Americans don't care what Canadians think because they don't care what ANYONE thinks and it is a stupid way of looking at things. Since Canada is your biggest trading partner, maybe you should care what we think. Where do you think you get a lot of your natural gas, oil, timber, FRESH WATER and other natural resources from? Without Canadian trade, the USA would be screwed and vice versa. We have a mutally dependent economic relationship and it's too bad that a lot of Americans are so inward looking to ignore that reality. I can't count how many times I've been asked how "French" I am when I've been down in the US. The level of ignorance is absolutely shocking and we are your closest neighbours!

I was only joking about VA Beach. I'm there for a wedding next week for a guy I went to graduate school with. Interestingly, he came to Canada to get his Masters. But my point is that just because I have a lot of criticisms about the current American administration does not mean I HATE your country. I love a lot of things about Americans and American culture, but that doesn't get you a free pass around the world. People have legitimate beefs and I think it's in your best interest to start listening!
Q5echo
quote:
Originally posted by Lebezniatnikov
"Iraqi Freedom" does not equal Operation Enduring Freedom. For God's sake, get your argument straight before you start posting things.


Operation Iraqi Freedom was my rebuttal to your ridiculous claim that it wasn't a "pre-emptive" engagement of hostilities.

quote:
For now, I'm going to keep standing on the side of the foreign policy establishment on this one, inconsequential a point on your part as it is.


sorry but this foreign policy establishment youre refering to regards Operation Enduring Freedom as the first manifestation of the Bush Doctrine. this is not news.

quote:
Even if we took your premise of there being four different official Bush Doctrines as accepted by the foreign policy establishment, Palin batted 0/4 on knowing what the term referred to. So where are you headed with your argument exactly?


a lot of smart people on both sides recognize 4, 6 even 7 versions of the Bush Doctrine. how many does your "foreign policy establishment" recognize?
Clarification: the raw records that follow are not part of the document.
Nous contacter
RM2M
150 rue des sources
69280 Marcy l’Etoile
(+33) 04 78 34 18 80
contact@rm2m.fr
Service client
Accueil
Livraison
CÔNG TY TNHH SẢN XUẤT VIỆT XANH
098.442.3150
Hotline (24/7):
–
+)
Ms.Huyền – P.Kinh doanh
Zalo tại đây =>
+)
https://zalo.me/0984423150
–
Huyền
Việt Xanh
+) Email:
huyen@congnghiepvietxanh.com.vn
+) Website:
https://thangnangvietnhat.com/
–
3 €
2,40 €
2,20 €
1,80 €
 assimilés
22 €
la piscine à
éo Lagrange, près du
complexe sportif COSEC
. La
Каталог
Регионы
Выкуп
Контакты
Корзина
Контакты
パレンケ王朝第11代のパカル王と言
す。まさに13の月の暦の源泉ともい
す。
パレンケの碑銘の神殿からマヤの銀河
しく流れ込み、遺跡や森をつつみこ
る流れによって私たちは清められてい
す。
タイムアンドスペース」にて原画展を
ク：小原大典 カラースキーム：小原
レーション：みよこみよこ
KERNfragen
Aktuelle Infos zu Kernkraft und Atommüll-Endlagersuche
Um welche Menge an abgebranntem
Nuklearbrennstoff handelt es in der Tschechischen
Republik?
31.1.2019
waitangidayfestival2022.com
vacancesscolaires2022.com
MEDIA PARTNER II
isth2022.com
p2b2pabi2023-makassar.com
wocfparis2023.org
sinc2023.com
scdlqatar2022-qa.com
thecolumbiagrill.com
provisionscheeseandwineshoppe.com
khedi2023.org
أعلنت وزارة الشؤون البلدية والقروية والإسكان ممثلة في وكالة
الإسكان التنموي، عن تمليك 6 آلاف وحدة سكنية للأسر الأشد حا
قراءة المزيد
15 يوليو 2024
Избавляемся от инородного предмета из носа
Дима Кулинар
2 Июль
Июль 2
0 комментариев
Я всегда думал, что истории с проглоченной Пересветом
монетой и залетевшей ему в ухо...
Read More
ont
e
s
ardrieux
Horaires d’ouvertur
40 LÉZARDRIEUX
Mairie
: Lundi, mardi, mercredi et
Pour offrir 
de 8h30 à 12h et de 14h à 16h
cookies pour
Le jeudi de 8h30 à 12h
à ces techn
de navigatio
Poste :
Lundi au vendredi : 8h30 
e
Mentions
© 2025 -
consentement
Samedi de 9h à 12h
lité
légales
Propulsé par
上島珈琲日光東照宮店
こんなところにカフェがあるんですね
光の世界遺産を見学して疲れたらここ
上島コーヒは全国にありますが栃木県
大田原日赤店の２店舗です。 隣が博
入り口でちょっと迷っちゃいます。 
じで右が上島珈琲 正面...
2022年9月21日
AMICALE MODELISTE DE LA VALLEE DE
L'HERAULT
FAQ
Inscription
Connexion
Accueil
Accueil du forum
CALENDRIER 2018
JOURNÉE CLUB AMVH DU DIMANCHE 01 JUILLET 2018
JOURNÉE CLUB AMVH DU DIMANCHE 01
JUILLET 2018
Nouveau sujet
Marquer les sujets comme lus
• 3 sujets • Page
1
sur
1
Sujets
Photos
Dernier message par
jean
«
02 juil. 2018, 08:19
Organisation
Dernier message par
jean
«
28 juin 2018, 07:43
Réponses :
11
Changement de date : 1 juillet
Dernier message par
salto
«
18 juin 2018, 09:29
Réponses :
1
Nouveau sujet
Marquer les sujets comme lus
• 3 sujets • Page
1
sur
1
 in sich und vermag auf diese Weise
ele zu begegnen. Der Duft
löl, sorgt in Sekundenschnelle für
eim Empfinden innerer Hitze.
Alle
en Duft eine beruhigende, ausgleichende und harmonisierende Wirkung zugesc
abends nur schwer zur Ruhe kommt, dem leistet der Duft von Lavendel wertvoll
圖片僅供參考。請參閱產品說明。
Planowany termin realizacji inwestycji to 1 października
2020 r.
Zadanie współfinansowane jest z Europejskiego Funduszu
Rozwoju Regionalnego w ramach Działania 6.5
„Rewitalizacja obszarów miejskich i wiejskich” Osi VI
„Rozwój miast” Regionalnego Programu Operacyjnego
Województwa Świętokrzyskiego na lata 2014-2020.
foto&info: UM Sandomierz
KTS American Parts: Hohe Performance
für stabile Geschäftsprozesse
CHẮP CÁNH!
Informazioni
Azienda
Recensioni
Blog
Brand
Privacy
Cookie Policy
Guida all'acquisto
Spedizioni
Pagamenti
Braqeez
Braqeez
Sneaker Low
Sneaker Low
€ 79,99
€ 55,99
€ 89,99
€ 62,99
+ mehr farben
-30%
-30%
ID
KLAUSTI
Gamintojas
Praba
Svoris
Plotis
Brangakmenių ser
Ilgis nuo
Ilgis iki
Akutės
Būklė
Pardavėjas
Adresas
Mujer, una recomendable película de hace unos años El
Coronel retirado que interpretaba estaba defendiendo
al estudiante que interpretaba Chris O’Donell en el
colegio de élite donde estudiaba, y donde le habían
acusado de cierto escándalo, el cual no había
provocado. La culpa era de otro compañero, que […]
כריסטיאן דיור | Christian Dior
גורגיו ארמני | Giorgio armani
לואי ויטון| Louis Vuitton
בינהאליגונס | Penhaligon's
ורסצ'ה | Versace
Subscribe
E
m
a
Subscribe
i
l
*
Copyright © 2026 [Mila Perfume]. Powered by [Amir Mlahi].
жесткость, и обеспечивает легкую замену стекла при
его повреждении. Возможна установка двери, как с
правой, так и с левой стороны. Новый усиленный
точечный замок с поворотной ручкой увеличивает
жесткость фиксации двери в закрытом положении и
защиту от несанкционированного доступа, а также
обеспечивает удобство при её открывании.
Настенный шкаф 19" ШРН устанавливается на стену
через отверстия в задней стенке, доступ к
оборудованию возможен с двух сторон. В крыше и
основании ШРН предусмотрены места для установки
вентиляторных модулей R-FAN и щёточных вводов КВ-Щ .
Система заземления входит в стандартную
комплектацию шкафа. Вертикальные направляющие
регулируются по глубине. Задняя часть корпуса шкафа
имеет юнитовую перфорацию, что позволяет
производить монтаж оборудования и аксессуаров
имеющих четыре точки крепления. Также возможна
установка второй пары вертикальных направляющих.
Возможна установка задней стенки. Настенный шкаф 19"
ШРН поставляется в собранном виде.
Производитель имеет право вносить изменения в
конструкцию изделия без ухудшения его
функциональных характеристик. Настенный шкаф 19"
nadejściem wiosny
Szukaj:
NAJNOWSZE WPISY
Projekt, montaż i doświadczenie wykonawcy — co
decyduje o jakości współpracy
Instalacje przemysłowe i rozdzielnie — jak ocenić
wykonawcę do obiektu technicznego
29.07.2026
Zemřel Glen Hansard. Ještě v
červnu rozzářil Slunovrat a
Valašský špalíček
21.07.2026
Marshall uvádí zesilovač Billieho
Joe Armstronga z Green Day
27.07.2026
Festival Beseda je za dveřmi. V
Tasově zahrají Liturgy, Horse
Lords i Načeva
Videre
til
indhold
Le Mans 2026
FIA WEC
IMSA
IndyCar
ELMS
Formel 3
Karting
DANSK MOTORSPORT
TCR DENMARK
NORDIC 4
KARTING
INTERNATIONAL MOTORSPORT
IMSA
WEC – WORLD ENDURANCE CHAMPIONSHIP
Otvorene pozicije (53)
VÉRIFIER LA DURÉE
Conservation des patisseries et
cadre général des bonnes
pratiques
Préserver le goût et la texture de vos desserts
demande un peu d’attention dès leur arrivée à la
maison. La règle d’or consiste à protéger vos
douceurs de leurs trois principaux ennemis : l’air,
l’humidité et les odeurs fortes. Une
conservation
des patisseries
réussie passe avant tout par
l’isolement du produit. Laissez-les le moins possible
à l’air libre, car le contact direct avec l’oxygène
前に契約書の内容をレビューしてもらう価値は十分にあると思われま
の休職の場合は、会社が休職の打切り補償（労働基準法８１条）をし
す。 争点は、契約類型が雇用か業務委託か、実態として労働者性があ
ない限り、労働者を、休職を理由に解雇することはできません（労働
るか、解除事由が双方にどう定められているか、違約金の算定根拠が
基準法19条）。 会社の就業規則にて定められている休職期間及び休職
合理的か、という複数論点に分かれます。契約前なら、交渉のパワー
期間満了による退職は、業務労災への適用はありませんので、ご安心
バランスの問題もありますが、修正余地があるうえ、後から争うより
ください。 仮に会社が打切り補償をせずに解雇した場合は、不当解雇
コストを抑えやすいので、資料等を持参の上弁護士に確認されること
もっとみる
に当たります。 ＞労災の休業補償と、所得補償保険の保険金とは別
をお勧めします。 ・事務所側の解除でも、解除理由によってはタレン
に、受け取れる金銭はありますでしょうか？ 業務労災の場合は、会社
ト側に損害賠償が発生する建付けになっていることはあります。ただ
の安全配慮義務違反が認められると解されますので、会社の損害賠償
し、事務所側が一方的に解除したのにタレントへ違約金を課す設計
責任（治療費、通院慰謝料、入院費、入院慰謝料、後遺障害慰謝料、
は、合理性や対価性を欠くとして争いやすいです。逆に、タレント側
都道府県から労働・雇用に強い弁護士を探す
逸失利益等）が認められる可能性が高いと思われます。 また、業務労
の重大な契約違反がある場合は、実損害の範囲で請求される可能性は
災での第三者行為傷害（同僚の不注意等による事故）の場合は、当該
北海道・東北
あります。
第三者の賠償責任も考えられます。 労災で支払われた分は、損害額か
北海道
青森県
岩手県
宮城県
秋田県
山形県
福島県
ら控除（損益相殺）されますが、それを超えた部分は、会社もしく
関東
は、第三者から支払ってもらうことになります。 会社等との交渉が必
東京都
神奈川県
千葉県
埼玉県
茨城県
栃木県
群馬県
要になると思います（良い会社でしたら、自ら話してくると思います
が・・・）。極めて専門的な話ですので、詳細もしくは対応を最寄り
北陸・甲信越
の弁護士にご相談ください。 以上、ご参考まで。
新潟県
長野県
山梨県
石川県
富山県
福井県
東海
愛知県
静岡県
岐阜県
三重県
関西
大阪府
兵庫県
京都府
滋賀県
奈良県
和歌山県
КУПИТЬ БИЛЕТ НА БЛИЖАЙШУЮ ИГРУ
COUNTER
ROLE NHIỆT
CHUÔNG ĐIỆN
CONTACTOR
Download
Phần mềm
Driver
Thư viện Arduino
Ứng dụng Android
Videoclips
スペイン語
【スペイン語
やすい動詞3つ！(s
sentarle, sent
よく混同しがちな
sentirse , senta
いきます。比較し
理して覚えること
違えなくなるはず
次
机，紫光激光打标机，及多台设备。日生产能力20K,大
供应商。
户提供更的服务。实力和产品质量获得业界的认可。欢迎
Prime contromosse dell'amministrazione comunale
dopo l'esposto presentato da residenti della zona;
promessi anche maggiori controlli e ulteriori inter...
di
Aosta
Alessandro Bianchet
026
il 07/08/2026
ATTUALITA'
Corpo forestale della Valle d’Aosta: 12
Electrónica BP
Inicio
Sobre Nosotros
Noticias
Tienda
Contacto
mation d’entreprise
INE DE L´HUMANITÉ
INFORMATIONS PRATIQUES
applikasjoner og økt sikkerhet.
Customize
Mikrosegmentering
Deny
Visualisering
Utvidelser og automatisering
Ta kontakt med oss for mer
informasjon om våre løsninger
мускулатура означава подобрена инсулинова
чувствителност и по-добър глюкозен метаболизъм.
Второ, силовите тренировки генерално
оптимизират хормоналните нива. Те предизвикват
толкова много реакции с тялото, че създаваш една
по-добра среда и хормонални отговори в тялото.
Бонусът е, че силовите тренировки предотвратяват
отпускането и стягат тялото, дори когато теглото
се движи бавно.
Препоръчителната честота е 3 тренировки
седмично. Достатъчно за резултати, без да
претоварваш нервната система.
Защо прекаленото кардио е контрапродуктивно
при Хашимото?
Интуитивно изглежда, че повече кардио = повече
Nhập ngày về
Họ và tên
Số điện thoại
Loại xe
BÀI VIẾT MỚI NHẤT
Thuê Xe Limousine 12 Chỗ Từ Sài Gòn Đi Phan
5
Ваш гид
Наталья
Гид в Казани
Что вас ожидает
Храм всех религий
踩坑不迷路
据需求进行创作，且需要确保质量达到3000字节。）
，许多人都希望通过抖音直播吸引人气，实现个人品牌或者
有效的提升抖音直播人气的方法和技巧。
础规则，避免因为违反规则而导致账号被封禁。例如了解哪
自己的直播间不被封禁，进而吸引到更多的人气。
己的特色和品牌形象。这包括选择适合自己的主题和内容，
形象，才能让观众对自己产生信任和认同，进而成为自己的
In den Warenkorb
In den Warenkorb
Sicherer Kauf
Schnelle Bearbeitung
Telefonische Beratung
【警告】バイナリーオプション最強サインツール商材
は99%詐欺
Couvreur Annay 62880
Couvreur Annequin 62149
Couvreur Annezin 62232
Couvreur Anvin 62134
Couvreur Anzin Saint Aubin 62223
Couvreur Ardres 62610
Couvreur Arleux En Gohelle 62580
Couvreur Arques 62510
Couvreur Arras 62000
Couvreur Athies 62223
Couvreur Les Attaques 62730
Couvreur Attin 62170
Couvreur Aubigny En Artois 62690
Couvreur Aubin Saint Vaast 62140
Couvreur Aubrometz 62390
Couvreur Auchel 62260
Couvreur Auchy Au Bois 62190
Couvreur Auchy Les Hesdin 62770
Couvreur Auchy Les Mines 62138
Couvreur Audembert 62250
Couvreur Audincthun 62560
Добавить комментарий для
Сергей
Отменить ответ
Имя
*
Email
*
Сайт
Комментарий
as far as i can tell you can only admit to knowing one. thats fine. how many has become completely subjective at this point but denying the things you've denied up to this point can't be taken any less seriously than Palin's version. so congrats on your epic fail.
Lebezniatnikov
quote:
Originally posted by Q5echo
epic fail.


Epic fail? You're the one parading around Operation Iraqi Freedom as a pre-emptive measure rather than a preventative one. You still don't understand the difference between those two words, do you?

Sunsnail
Somewhat interesting interview with palin

Q5echo
quote:
Originally posted by Lebezniatnikov
Epic fail? You're the one parading around Operation Iraqi Freedom as a pre-emptive measure rather than a preventative one. You still don't understand the difference between those two words, do you?


please explain to us all how Operation Iraqi Freedom was not "pre-emptive" in nature.